Second – police others. NOT obsessively, and for the love of heaven, don’t go and report someone to Amazon because you “think you read it somewhere” like that boneheaded boy in my sixth grade comp class. (He’s so lucky I’ve forgotten his name, isn’t he?) BUT if you come across a passage and remember it from another book, go and check. Apparently there is the charming habit of lifting wholesale and reselling under another name/cover. So, if you find one of those, yeah, that’s reason to report it. (No, I don’t mean same plot. If you read Romance, or some fantasy, you’d NEVER do anything else. I mean, if it’s word per word the same book. Report it. DO.)
If it’s not word per word, but you find a few pages (let’s not try to go to the level of a sentence or two. That’s just … what it is. Sometimes a sentence is just right, and you don’t remember reading it before, and if you’re head is a word-cement-mixer it can happen.) that are the same, it might be appropriate to tell the author. Politely and under “Well, sorry. I don’t think you realize you did that.” And then of course that author bears watching. VERY carefully. And if you get one of those emails and they are right, DO watch yourself. (No, it’s never happened to me. NO, I don’t think it could happen. Not pages, word per word. BUT I’ve been very ill while writing some books, and I wrote one – Draw One In The Dark – while so concussed I was experiencing “lost time”. Could I have done it then? Gah. At the time I was terrified I was killing people during the hours I’d lost. [As far as I can tell, mostly I went shopping. Which is just weird.])

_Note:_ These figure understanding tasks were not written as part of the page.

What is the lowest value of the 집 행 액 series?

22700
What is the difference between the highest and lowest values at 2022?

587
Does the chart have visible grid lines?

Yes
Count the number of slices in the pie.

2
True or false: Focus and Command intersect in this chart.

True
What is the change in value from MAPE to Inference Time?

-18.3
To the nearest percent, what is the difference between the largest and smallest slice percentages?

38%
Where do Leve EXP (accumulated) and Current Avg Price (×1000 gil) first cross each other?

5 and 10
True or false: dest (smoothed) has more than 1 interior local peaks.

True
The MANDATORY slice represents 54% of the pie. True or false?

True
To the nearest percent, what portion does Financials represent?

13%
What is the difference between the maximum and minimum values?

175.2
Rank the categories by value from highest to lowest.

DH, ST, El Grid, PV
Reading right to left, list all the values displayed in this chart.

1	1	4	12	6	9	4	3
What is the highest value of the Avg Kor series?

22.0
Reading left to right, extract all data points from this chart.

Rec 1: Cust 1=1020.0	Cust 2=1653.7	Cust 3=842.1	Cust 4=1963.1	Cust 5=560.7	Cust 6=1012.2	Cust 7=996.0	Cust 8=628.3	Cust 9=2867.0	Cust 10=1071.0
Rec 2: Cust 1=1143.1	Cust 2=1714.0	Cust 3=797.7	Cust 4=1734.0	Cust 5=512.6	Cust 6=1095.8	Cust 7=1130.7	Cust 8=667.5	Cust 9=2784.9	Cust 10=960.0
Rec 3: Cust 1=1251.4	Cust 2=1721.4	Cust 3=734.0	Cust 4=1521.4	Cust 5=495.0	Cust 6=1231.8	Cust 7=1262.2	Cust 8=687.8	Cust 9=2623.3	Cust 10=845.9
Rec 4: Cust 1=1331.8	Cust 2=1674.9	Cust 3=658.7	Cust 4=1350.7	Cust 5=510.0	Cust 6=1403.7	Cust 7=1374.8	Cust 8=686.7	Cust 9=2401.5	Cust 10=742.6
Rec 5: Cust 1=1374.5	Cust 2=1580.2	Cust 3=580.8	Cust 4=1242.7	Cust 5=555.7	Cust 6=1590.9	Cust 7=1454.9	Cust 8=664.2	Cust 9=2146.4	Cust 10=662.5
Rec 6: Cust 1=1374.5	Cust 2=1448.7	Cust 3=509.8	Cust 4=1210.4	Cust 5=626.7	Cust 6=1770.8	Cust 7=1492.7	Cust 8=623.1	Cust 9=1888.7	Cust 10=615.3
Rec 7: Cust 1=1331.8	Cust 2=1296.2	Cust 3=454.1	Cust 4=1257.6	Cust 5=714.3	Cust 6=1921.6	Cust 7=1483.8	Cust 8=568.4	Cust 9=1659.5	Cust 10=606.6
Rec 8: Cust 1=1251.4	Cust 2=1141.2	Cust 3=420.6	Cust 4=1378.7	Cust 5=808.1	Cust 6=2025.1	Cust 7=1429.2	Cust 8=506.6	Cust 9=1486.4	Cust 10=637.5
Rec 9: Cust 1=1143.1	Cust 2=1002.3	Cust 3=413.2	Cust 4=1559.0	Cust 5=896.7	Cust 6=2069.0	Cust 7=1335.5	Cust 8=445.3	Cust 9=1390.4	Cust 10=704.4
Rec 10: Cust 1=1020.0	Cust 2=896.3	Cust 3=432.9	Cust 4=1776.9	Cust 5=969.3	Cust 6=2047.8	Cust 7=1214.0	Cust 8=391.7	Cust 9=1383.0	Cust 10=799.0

I’m firmly convinced no more plagiarism is taking place than ever has. It’s just that now it’s our responsibility and we don’t want it to give indie a bad name. The big guys only need an excuse to regulate us out the whazoo.
Third and most importantly: if you have kids, if you mentor kids, if you teach – teach them what true creativity is, and what plagiarism is. Teach them plagiarism is illegal. Explain that intellectual property IS still property. And that writing the same story but calling the kid Mike is not wildly creative. Explain to them that data might be free, but the compilation of data isn’t. Story forms might be free, but the expression of the story ISN’T.
Kids aren’t stupid. They will learn. It’s just that no one is teaching them.